Collection entries
• • • • •
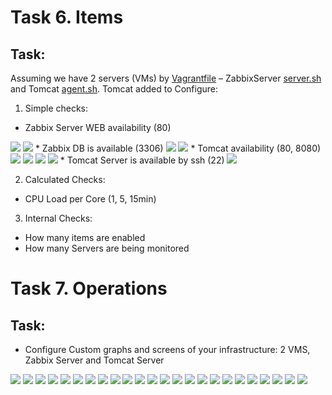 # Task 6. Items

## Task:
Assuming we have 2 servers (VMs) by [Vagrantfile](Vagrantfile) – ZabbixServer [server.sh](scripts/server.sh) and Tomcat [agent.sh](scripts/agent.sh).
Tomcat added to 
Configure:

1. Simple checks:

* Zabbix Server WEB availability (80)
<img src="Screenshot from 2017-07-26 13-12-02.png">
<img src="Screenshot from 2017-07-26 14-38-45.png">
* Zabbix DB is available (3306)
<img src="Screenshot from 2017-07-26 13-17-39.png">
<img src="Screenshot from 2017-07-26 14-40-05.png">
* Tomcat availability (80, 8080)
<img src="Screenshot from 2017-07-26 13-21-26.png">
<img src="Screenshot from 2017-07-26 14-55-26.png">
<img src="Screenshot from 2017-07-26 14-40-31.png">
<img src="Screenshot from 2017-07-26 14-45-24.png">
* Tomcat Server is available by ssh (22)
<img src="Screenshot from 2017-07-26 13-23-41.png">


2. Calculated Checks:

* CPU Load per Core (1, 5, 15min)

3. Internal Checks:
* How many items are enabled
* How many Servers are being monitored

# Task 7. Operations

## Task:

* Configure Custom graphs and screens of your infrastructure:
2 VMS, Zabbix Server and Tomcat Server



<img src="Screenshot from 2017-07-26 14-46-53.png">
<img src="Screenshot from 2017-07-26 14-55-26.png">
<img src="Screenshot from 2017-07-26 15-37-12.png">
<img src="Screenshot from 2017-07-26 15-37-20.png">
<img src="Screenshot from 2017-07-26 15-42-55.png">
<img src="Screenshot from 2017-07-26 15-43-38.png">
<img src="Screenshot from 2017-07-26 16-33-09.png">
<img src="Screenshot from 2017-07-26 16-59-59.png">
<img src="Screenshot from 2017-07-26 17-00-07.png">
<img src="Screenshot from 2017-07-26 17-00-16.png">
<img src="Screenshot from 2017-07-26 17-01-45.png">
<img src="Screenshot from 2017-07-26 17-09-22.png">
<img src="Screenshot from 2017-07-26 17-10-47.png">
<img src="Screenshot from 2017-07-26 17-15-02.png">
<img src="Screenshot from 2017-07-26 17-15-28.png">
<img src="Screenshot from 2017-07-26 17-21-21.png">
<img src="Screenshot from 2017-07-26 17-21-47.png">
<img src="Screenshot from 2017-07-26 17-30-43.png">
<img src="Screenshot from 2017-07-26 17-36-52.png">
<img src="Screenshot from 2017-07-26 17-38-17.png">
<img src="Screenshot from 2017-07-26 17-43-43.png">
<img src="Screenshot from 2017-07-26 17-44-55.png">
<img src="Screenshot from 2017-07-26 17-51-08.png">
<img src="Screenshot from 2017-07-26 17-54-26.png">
• • • • •
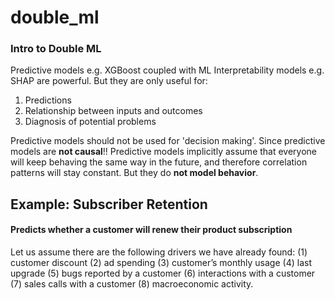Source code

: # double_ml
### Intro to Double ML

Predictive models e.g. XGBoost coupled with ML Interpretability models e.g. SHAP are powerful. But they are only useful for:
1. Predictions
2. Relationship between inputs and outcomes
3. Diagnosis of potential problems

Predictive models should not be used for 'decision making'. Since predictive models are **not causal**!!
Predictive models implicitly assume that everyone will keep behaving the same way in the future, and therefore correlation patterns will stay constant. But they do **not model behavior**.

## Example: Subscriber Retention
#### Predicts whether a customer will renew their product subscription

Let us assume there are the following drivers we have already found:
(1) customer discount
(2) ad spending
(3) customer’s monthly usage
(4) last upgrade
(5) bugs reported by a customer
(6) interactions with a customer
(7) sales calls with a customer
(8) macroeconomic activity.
• • • • •
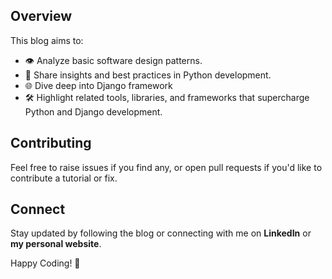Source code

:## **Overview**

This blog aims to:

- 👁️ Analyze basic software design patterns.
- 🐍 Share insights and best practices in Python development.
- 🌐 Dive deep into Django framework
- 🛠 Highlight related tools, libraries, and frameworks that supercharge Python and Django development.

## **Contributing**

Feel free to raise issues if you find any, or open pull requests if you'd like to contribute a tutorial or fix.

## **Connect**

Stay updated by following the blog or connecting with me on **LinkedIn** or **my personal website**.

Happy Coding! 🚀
• • • • •
| Task instructions |
Count the lines in the items above that contain the word "following", and reply with the number alone.

| Result for this exercise |
2